CSB Bank: CSB Bank tightens gold loan policy after NPAs

(This story originally appeared in on Jun 28, 2021)

Mumbai: Fairfax-backed has tweaked its gold loan policy, which has been the mainstay of its low-risk lending model. According to the bank, relaxing the loan-to-value ratio for these loans to 90% was a mistake as it has triggered auctions and resulted in the portfolio — otherwise the most secure among advances — registering some non-performing assets (NPAs).

CSB Bank MD & CEO C V R Rajendran told TOI that for the first time the bank has had to have a recovery team for gold loans. “One mistake was that when the RBI said you can lend up to 90% of the value of gold, we should not have followed that as a price fall can wipe out the margin and require us to call for additional margin,” he said. The bank reverted to 75% LTV in December, although the RBI allowed the relaxation in LTV norms up to March 2021.

More recently the bank revised its pricing strategy to link interest rates to the LTV. “There is nothing to worry about at the portfolio level, but the recovery effort is much higher,” said Rajendran. Adding to recovery problems were the lockdown measures. The Kerala government had declared every alternate day as a holiday under the Negotiable Instruments Act. Given the market conditions, there are not many participants in the auction and the recovery is around 95% of gold value.

The 100-year-old CSB Bank, which is majority-owned by Canadian billionaire Prem Watsa’s Fairfax group, had announced plans to transform itself into a new-age bank. After a clean-up of loan books and infusion of capital, the bank decided to focus on gold loans until the transformation is in place. Last year, its gold loan business rose 60% with the share of such loans rising to 40%.

The bank is currently working on reducing its cost-to-income ratio even as it expands its network. Rajendran said the bank added 100 branches last year and would add another 100 in the first half of FY22 and 200 in entire financial year. “This will take us to 700 branches and in two years we aim to be at 1,000,” he said.

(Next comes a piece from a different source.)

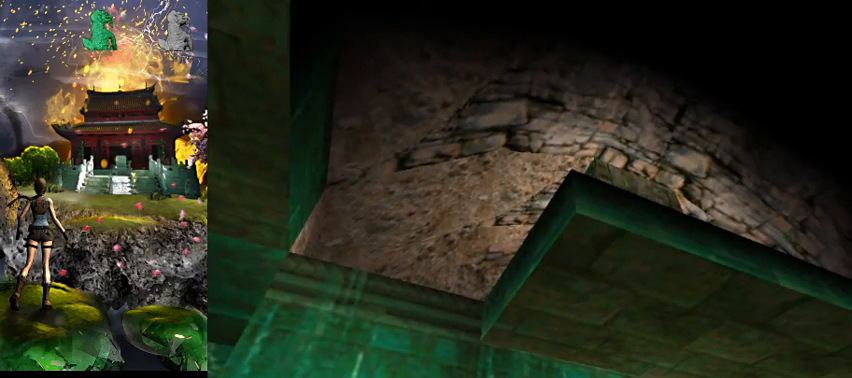
{"keys": [], "events": [[234, "w", "down"], [434, "w", "up"]]}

The bank has exited the Indian Banks’ Association wage agreement as the productivity levels are below the industry average. Earlier during an earnings call, Rajendran had told analysts the bank was taking over branches that were being vacated by PSU banks following a merger. The 10 PSBs that have merged into four are in the process of consolidation where they are closing or relocating branches when there are more than one in the same street because of the merger.

The banking is working on the back-end systems to prepare for the future. Digital transactions that were just 27% before the acquisition in 2018, have gone up to 73% at the end of March 2021 and in the last three months have risen to 77%. The bank has taken on board Pralay Mondal as president to lead its retail, SME, operations and IT functions. Mondal, who played a key role in HDFC Bank’s retail and credit card business, is working on the bank’s digital strategy as well. This involves working with partners to create a platform using cloud solutions, buying plug-and-play technology in the medium term and partnering fintechs with a large customer base. In the short term, the bank is using digital tools for banking services and customer acquisition.